Meselenin bu yönünü aklımızda tutalım, ama ben başka bir noktaya değinmek istiyorum. Avrupa, bu göç dalgalarına ve mülteci akınına nasıl bakıyor? Zweig’da da okumuştum, Avrupalı aydınların başlıcaları sık sık ‘Avrupalılık’, ‘Avrupa kültürü’ konusunun altını çizer ve ‘Avrupa kimliği’nin korunması gerektiğini vurgularlar. Hatta Bauman, Avrupa’nın birleşmesinde ‘ortak düşman’ kaygısının büyük bir rol oynadığını söyler (Bauman, Parçalanmış Hayat, Çev. İsmail Türkmen, Ayrıntı, 2018, s. 329), arkasından göç dalgalarının bu birlik için tehdit oluşturacağının altını çizerek, Jürgen Habermas’ın bu konudaki uyarısını nakleder:
“Avrupa, Orta ve Doğu Avrupa’nın yoksul bölgelerindeki koşulları hızla iyileştirmeye uğraşmalıdır; yoksa mülteci ve göçmen akınına uğrayacaktır.” (s. 330)
Aslında bu satırlar, ötekiler olarak algılanan mülteci ve göçmenlerin Avrupalılık kimliğini bozacağı korkusunun ifadesinden başka bir şey değildir. Bunu Bauman, “Gerçekten bütün bu insanlar Avrupalı mı? Bulgaristan Avrupa’nın bir parçası mı? Türkler de bizim gibi bir Avrupalı mı? Avrupa denen çorba ne kadar baharat alabilir (…) Sınırın içinde bu kadar yabancı olduğu takdirde bütün o Avrupa kimliği rüyasının ne değeri kalacak?” (s. 331-32) diyerek açık biçimde dile getirir… Kaygı bellidir, bu göçmen ve mülteci dalgasının ‘Avrupa kimliği rüyası’nı yıkacağından korkulmaktadır. Avrupa’nın son Irak, Afganistan, Suriye, Libya vb. göç ve mülteci dalgalarına karşı tepkisi, bir tür tecrit/ kusma politikasıdır. Kanaatimce Türkiye bu politikada, kültürel yakınlıklar ve coğrafî konumu itibarıyla bir tampon bölge olarak görülüyor.

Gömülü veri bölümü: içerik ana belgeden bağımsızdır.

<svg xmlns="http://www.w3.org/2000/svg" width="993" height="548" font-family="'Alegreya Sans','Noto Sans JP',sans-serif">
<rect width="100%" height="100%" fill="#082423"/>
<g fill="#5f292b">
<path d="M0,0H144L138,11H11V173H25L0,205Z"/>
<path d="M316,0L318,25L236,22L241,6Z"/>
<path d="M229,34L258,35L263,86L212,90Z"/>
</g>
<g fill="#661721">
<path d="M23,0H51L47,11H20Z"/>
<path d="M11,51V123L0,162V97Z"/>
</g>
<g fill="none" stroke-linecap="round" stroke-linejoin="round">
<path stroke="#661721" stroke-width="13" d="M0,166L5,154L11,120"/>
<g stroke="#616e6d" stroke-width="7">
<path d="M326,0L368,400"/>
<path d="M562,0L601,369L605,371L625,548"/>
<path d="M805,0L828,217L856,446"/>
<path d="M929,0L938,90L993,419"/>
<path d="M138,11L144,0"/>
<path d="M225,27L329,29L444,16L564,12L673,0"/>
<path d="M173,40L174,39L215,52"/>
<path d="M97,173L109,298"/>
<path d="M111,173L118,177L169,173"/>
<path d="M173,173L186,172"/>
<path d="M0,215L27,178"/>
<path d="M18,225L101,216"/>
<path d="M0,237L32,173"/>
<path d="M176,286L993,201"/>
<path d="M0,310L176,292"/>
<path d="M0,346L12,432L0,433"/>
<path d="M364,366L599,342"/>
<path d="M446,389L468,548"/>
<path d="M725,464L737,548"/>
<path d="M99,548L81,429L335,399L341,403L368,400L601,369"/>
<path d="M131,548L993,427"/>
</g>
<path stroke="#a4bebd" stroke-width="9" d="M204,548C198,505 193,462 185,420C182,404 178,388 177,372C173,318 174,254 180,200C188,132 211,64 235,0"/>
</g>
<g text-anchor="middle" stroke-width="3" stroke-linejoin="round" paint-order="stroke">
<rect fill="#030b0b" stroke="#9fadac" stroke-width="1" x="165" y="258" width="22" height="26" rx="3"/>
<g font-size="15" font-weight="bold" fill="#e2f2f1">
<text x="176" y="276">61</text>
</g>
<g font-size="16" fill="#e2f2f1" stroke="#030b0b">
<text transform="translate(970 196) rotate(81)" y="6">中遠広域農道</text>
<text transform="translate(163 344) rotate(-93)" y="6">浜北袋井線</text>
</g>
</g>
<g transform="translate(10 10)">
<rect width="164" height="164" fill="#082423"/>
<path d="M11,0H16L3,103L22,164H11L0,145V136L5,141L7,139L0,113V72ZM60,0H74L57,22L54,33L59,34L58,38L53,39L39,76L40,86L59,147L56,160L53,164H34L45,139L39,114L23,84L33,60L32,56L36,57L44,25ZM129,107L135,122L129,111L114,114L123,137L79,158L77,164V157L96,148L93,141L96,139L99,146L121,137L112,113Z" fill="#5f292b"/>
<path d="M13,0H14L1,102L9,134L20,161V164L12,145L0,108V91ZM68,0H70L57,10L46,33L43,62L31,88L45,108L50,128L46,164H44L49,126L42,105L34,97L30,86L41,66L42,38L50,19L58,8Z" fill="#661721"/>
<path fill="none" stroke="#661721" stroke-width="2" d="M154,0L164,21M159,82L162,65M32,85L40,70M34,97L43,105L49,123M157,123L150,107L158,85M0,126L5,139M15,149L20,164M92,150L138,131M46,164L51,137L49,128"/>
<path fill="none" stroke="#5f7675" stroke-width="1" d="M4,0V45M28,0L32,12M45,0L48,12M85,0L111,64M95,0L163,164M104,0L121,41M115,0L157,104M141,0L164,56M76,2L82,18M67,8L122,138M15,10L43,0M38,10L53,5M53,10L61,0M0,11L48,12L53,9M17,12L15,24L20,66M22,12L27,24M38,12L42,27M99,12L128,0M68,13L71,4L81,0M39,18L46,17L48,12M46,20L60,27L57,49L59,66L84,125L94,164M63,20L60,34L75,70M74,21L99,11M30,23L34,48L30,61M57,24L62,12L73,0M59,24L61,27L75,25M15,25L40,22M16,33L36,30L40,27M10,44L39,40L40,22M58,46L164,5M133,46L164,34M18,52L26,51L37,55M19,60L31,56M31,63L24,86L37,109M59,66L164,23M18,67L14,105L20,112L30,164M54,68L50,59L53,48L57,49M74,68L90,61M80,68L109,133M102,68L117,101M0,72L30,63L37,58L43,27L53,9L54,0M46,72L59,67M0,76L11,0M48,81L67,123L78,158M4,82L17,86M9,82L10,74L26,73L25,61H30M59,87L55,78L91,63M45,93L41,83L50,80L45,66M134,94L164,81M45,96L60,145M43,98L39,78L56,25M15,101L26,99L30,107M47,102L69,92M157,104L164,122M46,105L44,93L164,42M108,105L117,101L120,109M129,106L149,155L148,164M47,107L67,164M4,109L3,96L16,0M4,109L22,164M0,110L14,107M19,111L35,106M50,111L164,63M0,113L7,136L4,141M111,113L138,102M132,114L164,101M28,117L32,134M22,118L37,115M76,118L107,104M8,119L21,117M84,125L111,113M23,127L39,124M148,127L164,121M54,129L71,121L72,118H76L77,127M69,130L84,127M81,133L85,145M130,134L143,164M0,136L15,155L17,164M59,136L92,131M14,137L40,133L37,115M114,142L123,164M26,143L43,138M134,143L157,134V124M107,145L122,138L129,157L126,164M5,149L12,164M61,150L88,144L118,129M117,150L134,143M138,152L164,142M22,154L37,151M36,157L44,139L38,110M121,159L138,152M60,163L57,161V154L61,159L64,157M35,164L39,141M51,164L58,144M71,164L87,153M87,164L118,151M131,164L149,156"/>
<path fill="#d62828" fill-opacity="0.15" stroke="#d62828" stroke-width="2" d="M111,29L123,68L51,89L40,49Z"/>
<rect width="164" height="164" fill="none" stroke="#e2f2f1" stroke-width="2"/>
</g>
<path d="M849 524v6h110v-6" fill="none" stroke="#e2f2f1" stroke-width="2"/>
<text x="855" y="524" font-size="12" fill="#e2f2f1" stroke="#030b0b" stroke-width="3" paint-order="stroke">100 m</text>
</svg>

Türkiye’nin tampon bölge olup olmaması ayrıca değerlendirilmeli, ama Avrupa’nın tavrını hiç akıldan çıkarmamalı… Bu konuda Kavafis’in “Barbarları Beklerken” şiiri daima zihnimi diri tutuyor. Avrupa’yı bir tutan ve mülteci sorununa yaklaşımını belirleyen büyük ölçüde o ‘barbar korkusu’dur.